Why your prioritisation framework doesn’t deliver the right outcome
Trusting on a prioritisation framework to define your next features doesn't always lead to the desired outcome. In this article, you'll discover why you need a strong product strategy and how you can implement one in your way of working.
Do you rely on prioritisation frameworks to define the next features of your product? Many organisations do, and use these methods to cover up the lack of a decent product strategy. They fail to make the hard choices and have to resort back to prioritisation frameworks to make the choices for them.
More than once, this results in output that is not aligned with the overall corporate strategy or even missed outcomes. The fix? Zoom out and define your strategic focus. Your next actions will become clear automatically.
Build the right things in the right way
Focusing on delivering features instead of delivering customer value is a common pitfall. Countless organisations optimise their processes to build things in the right way, instead of building the right things.
Building wrong solutions simply wastes resources. Just think of the cost of development, deployment, maintenance and don’t forget the opportunity costs. Time to shift your attention towards a more mature product management.
Countless organisations optimise their processes to build things in the right way, instead of building the right things.
Prioritisation frameworks are no Silver Bullet
RICE, WSJF, KANO, MoSCoW… Prioritisation frameworks look a lot like letter soup. Numerous companies use these methods to add objectivity to their decisions. They are tempted to make product decisions based on gut feeling, expert’s bias, HiPPO’s (Highest Paid Person’s Opinions) or whatever the competition is doing. But they don’t look further.
To be fair, prioritisation frameworks prove their use to order a feature backlog, to create alignment between stakeholders or to defend decisions. But in many cases, these frameworks prevent organisations from making tough decisions.
The root cause for overly relying on prioritisation frameworks lies in the absence of a clear and strong product strategy. A product strategy defines how you will achieve your product vision and goals. It will guide your actions. This strategic void becomes clear if you throw all feature cards on the ground and ask your stakeholders to extract a strategy, as John Cutler proposes.
How to build a strong product strategy
As mentioned by Marty Cagan in both Inspired and Empowered and by Melissa Perri in Escaping the Build Trap: a product strategy binds all your product initiatives together. It aligns and directs them towards reaching your desired product vision.
Cagan defines 3 steps. They look simple at first sight. But answering these questions is hard as they touch the core of your company.
1) Start with defining your product vision.
What do you aspire to with your product? Where do you ultimately want to go?
2) Define a strategy to realise that vision.

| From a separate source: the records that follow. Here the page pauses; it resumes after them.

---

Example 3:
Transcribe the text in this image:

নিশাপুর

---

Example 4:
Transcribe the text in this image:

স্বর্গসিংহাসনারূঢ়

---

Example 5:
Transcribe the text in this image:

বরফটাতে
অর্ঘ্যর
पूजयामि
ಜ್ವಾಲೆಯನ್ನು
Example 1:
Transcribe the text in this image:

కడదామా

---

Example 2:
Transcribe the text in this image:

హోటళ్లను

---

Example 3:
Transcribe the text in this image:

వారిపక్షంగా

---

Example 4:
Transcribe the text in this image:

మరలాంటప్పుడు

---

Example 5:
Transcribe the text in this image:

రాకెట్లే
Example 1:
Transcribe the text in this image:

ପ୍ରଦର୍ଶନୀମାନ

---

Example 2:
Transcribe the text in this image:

Which problems need solving and which don’t? Make tough choices to create a strategic focus. Pick 1 or 2 big challenges and focus all your brain power on solving these.

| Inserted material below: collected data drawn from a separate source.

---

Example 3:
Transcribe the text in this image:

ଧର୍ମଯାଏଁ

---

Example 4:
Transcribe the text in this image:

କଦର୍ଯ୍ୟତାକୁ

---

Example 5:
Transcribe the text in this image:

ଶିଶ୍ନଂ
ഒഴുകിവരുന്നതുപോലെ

3) Let your strategy define your next actions.
Empower teams to hypothesise and try out different ways to solve problems defined by your strategy. Based on feedback loops and data insights, learn if you are actually solving the problems. If not, experiment with different solutions.
The more teams, the more important it is to have a compelling, ambitious and clear vision and strategy. It is crucial to align all product initiatives and to make sure that teams make the right decisions.
Strategic focus does not exclude prioritisation frameworks
It’s not black and white. Prioritisation frameworks are not a bad practice. They are useful in some situations. But they also become a pitfall when your corporate or product strategy is not strong enough. Combining a clear product strategy with a light-weighted prioritisation framework works as an ideal combination to decide on your next actions. All aligned with your product strategy.